AI Route-Planning Pipeline

Orbital + Camera
images ingested
JPL Knowledge
years of ops context
Claude Code
plans 10m segments, self-critiques
Simulation
500K+ variables verified
Mars Drive
executed successfully

Source: Anthropic / NASA JPL, December 2025

Armed with that context, Claude used its vision capabilities to analyze overhead imagery of the Martian surface. It then generated the route by stringing together 10-meter segments into a full path. Crucially, the model did not produce a single draft and stop. It iterated, critiqued its own waypoints, and revised them before producing a final plan.

The output was written in Rover Markup Language (RML), an XML-based programming language originally developed for the Mars Exploration Rover mission. Claude generated code in a domain-specific language it was not pre-trained on, by learning its structure from the provided context.

Where humans still made the call

Claude's waypoints were not sent to Mars without review. Every plan was run through Perseverance's standard daily simulation, where over 500,000 variables were modeled to check projected rover positions and predict potential hazards.

When JPL engineers reviewed the output, they found that only minor adjustments were needed. In one case, ground-level camera images (which Claude had not seen) revealed sand ripples flanking a narrow corridor. The rover drivers chose to split that section of the route more precisely. Otherwise, the plan held.

Key Insight: Claude did not replace human judgment. It removed the labor-intensive manual drafting step, letting engineers focus on review and edge cases. JPL estimates this cuts route-planning time in half.

Key Insight: The model adapted to a domain-specific language (RML) without prior training on it. The capability came from general reasoning applied to contextual examples, not from fine-tuning or special data.

Key Insight: Self-critique was part of the workflow. Claude iterated and revised its own waypoints before producing a final plan. This structured self-review, rather than single-shot generation, is what made the output useful enough to send to simulation.

What this points toward

The 400-meter drive is a constrained demonstration. Anthropic and JPL describe it as a test run for deeper autonomy. NASA's upcoming Artemis missions aim to establish a base on the lunar south pole, where human operators on Earth would face similar latency constraints and operational complexity.

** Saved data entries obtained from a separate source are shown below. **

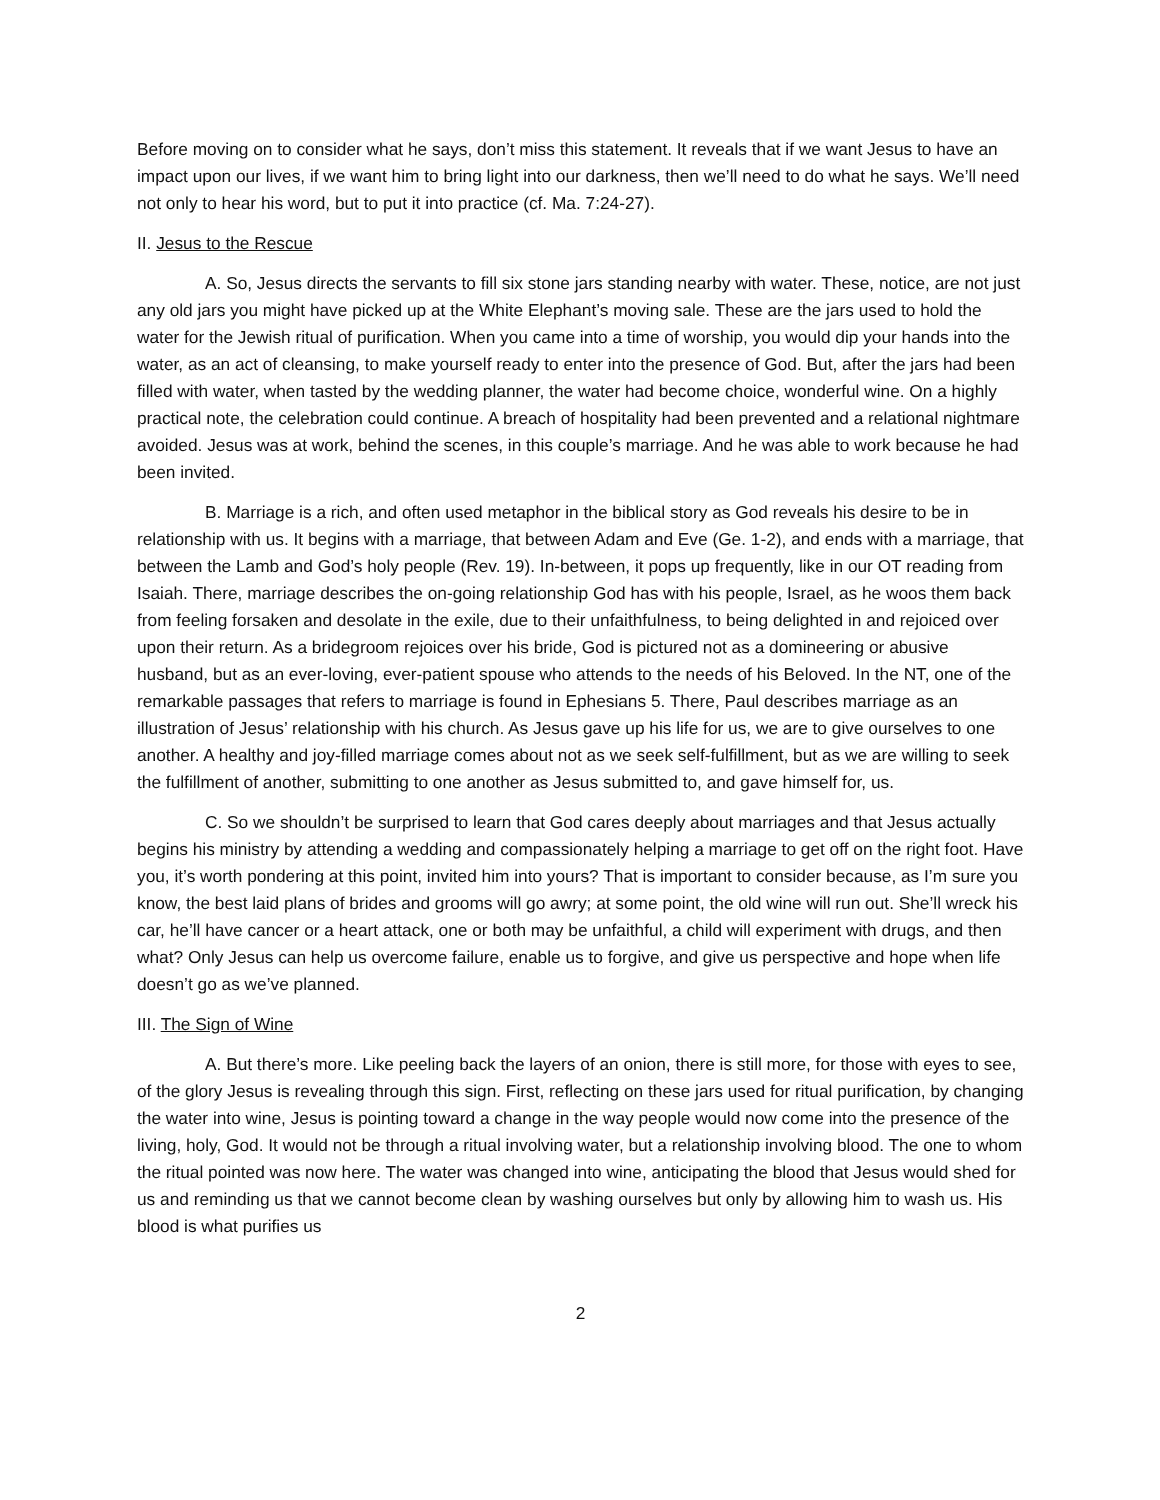Before moving on to consider what he says, don’t miss this statement. It reveals that if we want Jesus to have an impact upon our lives, if we want him to bring light into our darkness, then we’ll need to do what he says. We’ll need not only to hear his word, but to put it into practice (cf. Ma. 7:24-27).
II. Jesus to the Rescue
A. So, Jesus directs the servants to fill six stone jars standing nearby with water. These, notice, are not just any old jars you might have picked up at the White Elephant’s moving sale. These are the jars used to hold the water for the Jewish ritual of purification. When you came into a time of worship, you would dip your hands into the water, as an act of cleansing, to make yourself ready to enter into the presence of God. But, after the jars had been filled with water, when tasted by the wedding planner, the water had become choice, wonderful wine. On a highly practical note, the celebration could continue. A breach of hospitality had been prevented and a relational nightmare avoided. Jesus was at work, behind the scenes, in this couple’s marriage. And he was able to work because he had been invited.
B. Marriage is a rich, and often used metaphor in the biblical story as God reveals his desire to be in relationship with us. It begins with a marriage, that between Adam and Eve (Ge. 1-2), and ends with a marriage, that between the Lamb and God’s holy people (Rev. 19). In-between, it pops up frequently, like in our OT reading from Isaiah. There, marriage describes the on-going relationship God has with his people, Israel, as he woos them back from feeling forsaken and desolate in the exile, due to their unfaithfulness, to being delighted in and rejoiced over upon their return. As a bridegroom rejoices over his bride, God is pictured not as a domineering or abusive husband, but as an ever-loving, ever-patient spouse who attends to the needs of his Beloved. In the NT, one of the remarkable passages that refers to marriage is found in Ephesians 5. There, Paul describes marriage as an illustration of Jesus’ relationship with his church. As Jesus gave up his life for us, we are to give ourselves to one another. A healthy and joy-filled marriage comes about not as we seek self-fulfillment, but as we are willing to seek the fulfillment of another, submitting to one another as Jesus submitted to, and gave himself for, us.
C. So we shouldn’t be surprised to learn that God cares deeply about marriages and that Jesus actually begins his ministry by attending a wedding and compassionately helping a marriage to get off on the right foot. Have you, it’s worth pondering at this point, invited him into yours? That is important to consider because, as I’m sure you know, the best laid plans of brides and grooms will go awry; at some point, the old wine will run out. She’ll wreck his car, he’ll have cancer or a heart attack, one or both may be unfaithful, a child will experiment with drugs, and then what? Only Jesus can help us overcome failure, enable us to forgive, and give us perspective and hope when life doesn’t go as we’ve planned.
III. The Sign of Wine
A. But there’s more. Like peeling back the layers of an onion, there is still more, for those with eyes to see, of the glory Jesus is revealing through this sign. First, reflecting on these jars used for ritual purification, by changing the water into wine, Jesus is pointing toward a change in the way people would now come into the presence of the living, holy, God. It would not be through a ritual involving water, but a relationship involving blood. The one to whom the ritual pointed was now here. The water was changed into wine, anticipating the blood that Jesus would shed for us and reminding us that we cannot become clean by washing ourselves but only by allowing him to wash us. His blood is what purifies us
2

Further out, probes targeting moons like Europa or Titan would face signal delays measured in hours. Solar power would diminish. Missions would be shorter and less forgiving. The case for autonomous AI planning under those constraints is stronger, not weaker.

What JPL has shown is that an AI system can internalize years of domain expertise from documentation and examples, reason spatially over imagery, generate domain-specific code, self-review its output, and produce plans accurate enough for high-stakes physical execution. The 400 meters are less significant than the method that produced them.

The interesting question for future missions is not whether AI can plan a route. It is whether an AI system can update its own knowledge base when conditions on the ground differ from what the orbital maps showed.